Pratik discussed techniques for optimizing Java applications. He highlighted the importance of keeping applications simple and avoiding over-engineering. Patel demonstrated using the IntelliJ IDEA profiler on the Spring Pet Clinic application to identify performance bottlenecks, such as the “find owner” method call taking 10% of the time. He also introduced JHiccup for identifying JVM pauses and discussed coding practices like using primitives over wrapper classes and string builders for efficiency. Patel emphasized the significance of right-sizing JVM heaps and using appropriate garbage collectors, particularly the Azul Zing JVM for large heap sizes and low latency. 
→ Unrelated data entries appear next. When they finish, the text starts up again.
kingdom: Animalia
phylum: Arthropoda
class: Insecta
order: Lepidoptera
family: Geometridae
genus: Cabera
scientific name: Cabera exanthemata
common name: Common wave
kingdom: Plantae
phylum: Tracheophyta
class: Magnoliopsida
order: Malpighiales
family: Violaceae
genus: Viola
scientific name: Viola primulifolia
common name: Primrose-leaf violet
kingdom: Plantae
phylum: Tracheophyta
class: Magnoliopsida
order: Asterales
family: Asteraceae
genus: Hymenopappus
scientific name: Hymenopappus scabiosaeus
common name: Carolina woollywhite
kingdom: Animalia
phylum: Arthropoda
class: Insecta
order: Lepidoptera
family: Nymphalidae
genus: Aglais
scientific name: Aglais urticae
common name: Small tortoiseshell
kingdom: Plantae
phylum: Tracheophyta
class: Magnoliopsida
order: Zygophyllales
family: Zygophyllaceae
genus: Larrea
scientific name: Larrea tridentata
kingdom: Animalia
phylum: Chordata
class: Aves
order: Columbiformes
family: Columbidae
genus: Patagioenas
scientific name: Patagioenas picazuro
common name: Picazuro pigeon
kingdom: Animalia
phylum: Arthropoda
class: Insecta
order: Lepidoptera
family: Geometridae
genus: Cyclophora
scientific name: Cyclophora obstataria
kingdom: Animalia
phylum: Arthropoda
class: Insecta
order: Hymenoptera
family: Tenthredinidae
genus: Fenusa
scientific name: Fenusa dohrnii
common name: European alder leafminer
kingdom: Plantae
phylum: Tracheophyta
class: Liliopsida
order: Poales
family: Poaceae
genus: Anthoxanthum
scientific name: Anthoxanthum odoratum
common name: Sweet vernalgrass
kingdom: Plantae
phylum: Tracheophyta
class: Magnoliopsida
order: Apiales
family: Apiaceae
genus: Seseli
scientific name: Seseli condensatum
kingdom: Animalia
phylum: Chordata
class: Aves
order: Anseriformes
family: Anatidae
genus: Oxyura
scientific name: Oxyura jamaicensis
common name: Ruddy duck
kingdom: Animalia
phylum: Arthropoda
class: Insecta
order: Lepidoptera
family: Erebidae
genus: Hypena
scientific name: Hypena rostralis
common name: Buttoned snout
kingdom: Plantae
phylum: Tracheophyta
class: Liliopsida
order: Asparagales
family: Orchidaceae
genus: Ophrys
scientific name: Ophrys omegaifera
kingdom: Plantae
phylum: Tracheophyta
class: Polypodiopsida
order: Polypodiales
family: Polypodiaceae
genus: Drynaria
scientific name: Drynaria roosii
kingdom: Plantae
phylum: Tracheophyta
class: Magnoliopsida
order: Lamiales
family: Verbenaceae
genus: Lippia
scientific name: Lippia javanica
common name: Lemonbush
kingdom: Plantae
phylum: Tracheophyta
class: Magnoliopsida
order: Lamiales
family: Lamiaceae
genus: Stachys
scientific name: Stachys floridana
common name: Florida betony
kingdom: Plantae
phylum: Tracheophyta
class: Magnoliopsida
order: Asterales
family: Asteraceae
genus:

Scalable Agents with Koog & Ktor in Kotlin

Simon Vergauwen, Developer Advocate, JetBrains, Prime Time

Simon Vergauwen, Developer Advocate, JetBrains 

Simon discussed scaling agents with Koog and Ktor in Kotlin. He explained configuring applications with environment variables and using data classes to load configuration files. Simon detailed starting a server with Koog using the Netty engine and handling concurrency with suspending lambdas. He highlighted Koog’s support for YAML, JSON, and properties files and the need to enable features like SSE. Simon also covered building AI agents, using tools like Google Maps, and handling errors and caching to improve efficiency. He emphasized the importance of detailed descriptions and serializable types for accurate LLM responses and concluded by noting Kotlin’s growing use in the AI world.